:: What this task involves ::
Among the records that follow, find the line with "- Detects vmdk" and the line with "- Retrieves hash". Set down those lines and all lines between them exactly, without adding anything.

:: Data section ::
^^^^^^^^

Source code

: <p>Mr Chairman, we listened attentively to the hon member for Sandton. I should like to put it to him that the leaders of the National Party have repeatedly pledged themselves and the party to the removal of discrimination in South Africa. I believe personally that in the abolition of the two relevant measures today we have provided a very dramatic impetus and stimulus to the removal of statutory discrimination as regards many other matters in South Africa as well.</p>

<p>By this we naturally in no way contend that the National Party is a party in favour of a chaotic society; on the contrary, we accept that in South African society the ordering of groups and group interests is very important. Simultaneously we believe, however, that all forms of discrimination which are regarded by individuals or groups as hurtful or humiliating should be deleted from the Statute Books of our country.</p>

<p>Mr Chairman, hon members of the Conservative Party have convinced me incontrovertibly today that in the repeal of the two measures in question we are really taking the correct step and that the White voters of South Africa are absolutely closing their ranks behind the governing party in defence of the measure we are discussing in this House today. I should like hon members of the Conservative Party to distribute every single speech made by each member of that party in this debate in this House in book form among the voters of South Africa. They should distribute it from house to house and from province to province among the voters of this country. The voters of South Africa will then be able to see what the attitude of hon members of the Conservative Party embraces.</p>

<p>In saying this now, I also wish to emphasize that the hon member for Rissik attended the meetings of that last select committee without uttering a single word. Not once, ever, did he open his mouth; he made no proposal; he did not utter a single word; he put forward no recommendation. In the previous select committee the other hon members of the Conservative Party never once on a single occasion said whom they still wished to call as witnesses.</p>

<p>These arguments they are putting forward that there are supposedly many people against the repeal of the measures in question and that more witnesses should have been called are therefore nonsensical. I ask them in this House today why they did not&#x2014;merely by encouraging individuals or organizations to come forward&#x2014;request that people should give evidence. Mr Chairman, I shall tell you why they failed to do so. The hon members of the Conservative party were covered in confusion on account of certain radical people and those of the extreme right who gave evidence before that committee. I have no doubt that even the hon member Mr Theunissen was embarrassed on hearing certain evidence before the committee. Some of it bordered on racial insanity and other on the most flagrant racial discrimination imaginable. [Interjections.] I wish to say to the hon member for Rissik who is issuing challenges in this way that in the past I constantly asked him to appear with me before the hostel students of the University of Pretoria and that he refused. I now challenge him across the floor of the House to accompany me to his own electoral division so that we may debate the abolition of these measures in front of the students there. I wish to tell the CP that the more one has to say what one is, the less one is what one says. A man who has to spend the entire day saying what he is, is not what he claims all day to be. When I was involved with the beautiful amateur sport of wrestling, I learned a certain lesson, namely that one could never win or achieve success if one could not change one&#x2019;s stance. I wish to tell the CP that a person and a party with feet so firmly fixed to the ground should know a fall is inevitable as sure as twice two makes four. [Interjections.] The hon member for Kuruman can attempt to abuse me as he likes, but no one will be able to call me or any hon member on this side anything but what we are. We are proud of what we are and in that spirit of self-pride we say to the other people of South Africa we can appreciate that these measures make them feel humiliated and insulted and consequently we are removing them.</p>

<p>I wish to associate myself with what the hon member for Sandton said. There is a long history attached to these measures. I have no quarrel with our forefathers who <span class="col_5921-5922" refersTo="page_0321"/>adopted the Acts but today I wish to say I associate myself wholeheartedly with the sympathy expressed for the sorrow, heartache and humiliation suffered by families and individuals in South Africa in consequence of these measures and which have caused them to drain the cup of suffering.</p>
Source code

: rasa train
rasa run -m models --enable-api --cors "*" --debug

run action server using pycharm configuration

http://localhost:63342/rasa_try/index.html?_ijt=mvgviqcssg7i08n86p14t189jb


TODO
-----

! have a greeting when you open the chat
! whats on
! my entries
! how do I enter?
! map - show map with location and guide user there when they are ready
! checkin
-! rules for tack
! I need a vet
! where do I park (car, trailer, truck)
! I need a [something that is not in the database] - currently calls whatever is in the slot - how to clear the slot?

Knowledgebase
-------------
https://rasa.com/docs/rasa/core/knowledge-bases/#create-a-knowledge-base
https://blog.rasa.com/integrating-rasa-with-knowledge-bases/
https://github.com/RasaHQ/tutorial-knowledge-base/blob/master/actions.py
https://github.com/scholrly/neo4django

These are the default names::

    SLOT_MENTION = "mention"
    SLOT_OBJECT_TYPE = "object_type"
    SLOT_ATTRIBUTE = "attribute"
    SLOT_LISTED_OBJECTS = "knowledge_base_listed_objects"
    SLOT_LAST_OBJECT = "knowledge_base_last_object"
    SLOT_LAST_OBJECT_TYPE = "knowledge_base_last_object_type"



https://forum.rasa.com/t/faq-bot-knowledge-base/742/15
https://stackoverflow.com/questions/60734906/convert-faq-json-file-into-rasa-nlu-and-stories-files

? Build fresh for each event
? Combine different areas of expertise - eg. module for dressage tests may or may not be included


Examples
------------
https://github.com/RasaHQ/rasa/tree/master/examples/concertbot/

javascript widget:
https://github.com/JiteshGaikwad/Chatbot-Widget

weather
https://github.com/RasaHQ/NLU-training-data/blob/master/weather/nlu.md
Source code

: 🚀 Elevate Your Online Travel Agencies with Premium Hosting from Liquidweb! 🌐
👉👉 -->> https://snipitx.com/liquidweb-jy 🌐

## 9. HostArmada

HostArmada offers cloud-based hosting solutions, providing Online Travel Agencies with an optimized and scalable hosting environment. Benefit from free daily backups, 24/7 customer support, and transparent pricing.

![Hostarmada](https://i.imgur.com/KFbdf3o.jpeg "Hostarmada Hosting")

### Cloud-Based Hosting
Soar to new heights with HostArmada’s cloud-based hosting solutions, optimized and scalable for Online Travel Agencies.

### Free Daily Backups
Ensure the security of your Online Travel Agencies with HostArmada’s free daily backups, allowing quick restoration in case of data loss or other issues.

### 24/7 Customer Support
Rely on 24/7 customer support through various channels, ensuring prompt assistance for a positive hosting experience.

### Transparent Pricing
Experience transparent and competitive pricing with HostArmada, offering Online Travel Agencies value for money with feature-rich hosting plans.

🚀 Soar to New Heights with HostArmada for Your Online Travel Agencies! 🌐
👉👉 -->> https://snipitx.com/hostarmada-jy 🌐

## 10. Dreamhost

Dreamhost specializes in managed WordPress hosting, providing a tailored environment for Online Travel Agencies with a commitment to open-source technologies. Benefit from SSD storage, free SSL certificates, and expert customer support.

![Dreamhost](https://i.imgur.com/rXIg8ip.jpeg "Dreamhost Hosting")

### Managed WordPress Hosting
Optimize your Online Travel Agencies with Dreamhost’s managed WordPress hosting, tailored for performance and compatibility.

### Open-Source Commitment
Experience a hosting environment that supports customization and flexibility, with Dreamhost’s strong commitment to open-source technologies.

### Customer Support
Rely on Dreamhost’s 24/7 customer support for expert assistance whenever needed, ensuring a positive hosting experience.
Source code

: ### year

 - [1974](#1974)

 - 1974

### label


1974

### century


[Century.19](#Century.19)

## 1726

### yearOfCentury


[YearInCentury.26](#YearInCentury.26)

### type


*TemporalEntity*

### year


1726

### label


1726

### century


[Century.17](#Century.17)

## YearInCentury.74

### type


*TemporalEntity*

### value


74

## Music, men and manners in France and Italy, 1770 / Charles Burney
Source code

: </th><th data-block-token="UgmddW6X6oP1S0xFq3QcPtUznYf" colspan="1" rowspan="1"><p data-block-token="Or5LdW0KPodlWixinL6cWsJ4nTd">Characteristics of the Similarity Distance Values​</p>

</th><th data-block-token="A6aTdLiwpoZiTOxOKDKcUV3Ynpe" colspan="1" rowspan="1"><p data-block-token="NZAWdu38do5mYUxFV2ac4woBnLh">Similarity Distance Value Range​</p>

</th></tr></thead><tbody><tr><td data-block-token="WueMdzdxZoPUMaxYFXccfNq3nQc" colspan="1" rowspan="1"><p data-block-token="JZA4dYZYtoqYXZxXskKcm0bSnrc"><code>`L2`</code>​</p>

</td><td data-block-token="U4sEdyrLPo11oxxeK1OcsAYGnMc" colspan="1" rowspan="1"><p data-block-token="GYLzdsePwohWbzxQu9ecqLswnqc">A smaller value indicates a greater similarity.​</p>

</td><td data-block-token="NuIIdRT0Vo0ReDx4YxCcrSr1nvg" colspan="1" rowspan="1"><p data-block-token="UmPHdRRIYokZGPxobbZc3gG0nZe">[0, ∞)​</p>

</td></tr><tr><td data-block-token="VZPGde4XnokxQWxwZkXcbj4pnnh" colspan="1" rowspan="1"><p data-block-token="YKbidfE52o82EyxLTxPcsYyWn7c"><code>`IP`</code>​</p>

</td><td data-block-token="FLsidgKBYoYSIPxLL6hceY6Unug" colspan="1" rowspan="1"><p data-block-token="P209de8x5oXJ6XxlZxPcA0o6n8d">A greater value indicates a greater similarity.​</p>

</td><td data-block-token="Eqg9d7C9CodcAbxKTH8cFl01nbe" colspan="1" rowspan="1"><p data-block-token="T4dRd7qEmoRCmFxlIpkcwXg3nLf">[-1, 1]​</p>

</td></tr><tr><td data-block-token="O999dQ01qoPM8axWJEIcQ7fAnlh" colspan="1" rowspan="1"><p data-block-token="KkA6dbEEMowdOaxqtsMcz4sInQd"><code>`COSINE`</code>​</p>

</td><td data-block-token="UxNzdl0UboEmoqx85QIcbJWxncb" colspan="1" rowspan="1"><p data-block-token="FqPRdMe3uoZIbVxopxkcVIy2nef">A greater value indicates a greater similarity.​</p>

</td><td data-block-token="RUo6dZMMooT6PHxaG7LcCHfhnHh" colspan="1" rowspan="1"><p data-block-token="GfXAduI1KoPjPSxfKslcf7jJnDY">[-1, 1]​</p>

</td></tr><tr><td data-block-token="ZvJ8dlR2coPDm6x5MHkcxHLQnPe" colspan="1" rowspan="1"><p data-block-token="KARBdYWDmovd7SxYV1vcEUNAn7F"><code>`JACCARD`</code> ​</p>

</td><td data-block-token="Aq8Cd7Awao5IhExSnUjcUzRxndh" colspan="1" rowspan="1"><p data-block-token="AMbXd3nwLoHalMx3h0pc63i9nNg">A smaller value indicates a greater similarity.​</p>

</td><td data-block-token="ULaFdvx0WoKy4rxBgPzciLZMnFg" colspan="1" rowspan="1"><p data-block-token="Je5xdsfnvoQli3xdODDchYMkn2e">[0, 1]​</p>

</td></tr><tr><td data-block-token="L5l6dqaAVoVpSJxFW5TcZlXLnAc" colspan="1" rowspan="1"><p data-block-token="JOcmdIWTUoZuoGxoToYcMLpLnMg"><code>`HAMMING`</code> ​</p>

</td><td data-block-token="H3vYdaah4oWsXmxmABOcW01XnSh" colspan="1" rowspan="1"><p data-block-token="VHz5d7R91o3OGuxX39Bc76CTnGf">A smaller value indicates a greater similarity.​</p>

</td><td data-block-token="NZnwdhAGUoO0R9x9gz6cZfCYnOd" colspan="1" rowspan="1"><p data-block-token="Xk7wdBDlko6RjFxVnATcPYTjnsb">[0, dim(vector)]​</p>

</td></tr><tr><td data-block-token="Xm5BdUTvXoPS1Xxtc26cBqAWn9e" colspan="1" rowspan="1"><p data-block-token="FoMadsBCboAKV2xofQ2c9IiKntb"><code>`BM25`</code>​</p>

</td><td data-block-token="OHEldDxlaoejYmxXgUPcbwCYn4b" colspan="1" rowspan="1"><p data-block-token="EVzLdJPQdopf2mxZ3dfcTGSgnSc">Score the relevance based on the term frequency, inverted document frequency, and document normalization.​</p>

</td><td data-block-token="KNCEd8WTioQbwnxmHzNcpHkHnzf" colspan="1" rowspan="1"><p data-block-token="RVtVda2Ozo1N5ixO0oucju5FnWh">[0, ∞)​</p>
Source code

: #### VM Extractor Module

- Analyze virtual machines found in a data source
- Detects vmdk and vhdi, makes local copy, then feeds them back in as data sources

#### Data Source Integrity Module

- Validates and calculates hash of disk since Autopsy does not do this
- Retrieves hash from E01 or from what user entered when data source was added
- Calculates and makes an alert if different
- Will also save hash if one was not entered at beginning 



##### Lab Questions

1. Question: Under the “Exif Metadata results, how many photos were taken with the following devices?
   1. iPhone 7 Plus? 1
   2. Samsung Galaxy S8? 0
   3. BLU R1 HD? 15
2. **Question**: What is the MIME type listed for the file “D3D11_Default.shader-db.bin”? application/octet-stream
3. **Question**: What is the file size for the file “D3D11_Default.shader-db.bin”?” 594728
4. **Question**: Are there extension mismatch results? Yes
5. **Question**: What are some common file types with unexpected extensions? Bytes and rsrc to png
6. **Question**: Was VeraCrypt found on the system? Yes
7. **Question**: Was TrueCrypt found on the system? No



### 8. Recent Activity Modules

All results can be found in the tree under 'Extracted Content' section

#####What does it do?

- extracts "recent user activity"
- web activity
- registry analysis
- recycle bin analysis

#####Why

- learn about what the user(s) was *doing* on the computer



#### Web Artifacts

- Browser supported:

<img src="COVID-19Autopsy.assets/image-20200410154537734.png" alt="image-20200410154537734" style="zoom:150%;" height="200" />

^^^^^^^^

:: Worked solution ::
- Detects vmdk and vhdi, makes local copy, then feeds them back in as data sources

#### Data Source Integrity Module

- Validates and calculates hash of disk since Autopsy does not do this
- Retrieves hash from E01 or from what user entered when data source was added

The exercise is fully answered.